Une fois que la coopérative a été créée, un membre de la coopérative ne peut pas être membre d’une autre coopérative d’habitation. En plus, une personne ayant déjà une propriété à son nom ne peut pas intégrer une coopérative qui se trouve dans le même ressort territorial que sa propriété.

Il est bon de savoir aussi que les coopératives d’habitation ont été rendues plus accessibles au Maroc grâce à la nouvelle loi mise en vigueur. En effet, celle-ci permet un minimum de 5 personnes pour la création de la coopérative.

Particularité de la coopérative d’habitation

Pour qu’une coopérative soit reconnue comme coopérative d’habitation, il faut que la coopération ait pour activité principale la construction d’immeubles collectifs ou individuels. Ces biens immobiliers doivent être destinés à l’habitation des membres de la coopérative ainsi que tous les autres adhérents qui rejoindront la coopérative par la suite. En effet, l’achat des biens immobiliers en coopérative permet aux adhérents d’avoir une baisse du coût de la production, ce qui est avantageux pour les adhérents.

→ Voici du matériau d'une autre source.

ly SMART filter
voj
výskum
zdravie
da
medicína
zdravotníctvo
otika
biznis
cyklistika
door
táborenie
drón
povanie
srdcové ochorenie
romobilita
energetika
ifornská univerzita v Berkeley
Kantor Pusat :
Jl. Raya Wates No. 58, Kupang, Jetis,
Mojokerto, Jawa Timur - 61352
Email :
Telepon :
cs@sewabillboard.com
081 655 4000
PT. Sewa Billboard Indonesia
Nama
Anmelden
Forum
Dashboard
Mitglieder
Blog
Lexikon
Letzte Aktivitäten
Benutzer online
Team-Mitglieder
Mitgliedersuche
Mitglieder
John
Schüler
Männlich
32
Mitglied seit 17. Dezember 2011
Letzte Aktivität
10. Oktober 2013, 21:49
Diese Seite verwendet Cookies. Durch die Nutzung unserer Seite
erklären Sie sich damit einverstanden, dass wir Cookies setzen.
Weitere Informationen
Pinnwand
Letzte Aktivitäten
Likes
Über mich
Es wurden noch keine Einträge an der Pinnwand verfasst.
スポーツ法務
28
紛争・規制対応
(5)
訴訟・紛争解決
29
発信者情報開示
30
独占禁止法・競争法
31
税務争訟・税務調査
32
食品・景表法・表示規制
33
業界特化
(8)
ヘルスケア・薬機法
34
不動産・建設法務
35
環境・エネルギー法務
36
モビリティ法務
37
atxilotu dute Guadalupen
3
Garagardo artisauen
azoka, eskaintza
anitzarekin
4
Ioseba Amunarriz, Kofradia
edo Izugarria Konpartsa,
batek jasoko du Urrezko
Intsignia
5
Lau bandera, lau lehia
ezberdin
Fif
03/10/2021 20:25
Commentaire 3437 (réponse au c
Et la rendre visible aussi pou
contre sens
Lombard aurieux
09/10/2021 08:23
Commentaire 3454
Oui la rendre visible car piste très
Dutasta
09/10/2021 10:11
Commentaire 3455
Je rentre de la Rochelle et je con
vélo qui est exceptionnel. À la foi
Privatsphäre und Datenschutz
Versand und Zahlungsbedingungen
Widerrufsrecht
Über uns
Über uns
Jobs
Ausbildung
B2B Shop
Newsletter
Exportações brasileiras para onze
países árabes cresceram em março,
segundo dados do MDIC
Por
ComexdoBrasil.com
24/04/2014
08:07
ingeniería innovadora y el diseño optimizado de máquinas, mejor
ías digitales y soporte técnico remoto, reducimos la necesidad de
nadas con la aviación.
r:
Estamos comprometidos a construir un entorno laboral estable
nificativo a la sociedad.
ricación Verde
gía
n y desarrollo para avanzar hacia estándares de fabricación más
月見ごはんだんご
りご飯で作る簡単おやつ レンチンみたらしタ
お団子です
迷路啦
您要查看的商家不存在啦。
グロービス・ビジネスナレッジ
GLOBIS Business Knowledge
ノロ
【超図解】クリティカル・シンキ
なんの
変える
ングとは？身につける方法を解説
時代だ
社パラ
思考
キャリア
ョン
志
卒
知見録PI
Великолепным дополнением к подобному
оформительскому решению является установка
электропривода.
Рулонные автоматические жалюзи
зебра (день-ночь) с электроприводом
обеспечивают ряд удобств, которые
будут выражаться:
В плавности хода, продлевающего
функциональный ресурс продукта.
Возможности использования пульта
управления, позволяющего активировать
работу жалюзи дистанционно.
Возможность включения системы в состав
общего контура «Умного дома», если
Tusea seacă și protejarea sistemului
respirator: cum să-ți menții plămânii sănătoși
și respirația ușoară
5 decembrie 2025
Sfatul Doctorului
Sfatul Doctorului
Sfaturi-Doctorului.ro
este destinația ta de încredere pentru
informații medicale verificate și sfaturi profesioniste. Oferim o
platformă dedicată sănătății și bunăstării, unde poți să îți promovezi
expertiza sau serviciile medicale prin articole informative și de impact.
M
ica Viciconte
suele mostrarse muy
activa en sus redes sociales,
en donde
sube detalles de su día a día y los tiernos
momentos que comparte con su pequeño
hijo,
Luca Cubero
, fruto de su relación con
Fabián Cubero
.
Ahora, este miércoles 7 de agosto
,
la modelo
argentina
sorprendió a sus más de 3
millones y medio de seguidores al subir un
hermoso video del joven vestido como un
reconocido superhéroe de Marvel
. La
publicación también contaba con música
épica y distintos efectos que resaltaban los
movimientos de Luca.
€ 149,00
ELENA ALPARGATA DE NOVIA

Lors de la gestion de la coopérative d’habitation, la loi exige la désignation d’un auditeur en ce qui concerne les coopératives d’habitation. Cet auditeur est désigné pour contrôler toute la gestion de sorte à éviter toute forme de détournements de fonds et d’arnaques.

Il faut aussi noter que dans le cas des coopératives d’habitation, il est important de faire un rapport à la fin de toutes les assemblées générales afin de valider les délibérations et les décisions qui sont prises lors de l’assemblée générale. Une autre particularité est que les différentes parts des adhérents sont réglementées lors des transmissions ou des valorisations. Cela est encore plus important quand il s’agit des coopératives d’habitations.

Avantages fiscaux pour les coopératives d’habitation

Selon l’article 7-I du CGI, les coopératives d’habitation peuvent bénéficier d’une exonération de l’IS si les adhérents ne sont pas déjà soumis à l’IR au titre des revenus fonciers. Ils ne doivent pas non plus être inscrits à la taxe de services communaux ou à la taxe d’habitation. Les coopératives peuvent aussi être exonérées si la superficie du logement affecté à l’habitation principale n’est pas supérieure à 300 m².

Toutefois, selon ce nouveau projet de loi, la liste des adhérents doit être mise à jour et une copie doit être adressée à l’administration fiscale par les dirigeants de la coopérative d’habitation 15 jours après l’approbation de la liste par les membres de l’assemblée.

Objectif principal du projet de loi n° 32.13

L’un des premiers objectifs de cette loi est d’alléger les procédures de constitution des coopératives d’habitations. Ainsi, le nombre requis des membres a été réduit (article 4) et les coopératives d’habitation ont été mises désormais sous la tutelle du ministère de l’habitat, ce qui facilite la reconnaissance et les interactions. La loi protège aussi tous les adhérents des coopératives contre les abus et les coopératives d’habitation peuvent désormais acquérir des biens immobiliers immatriculés.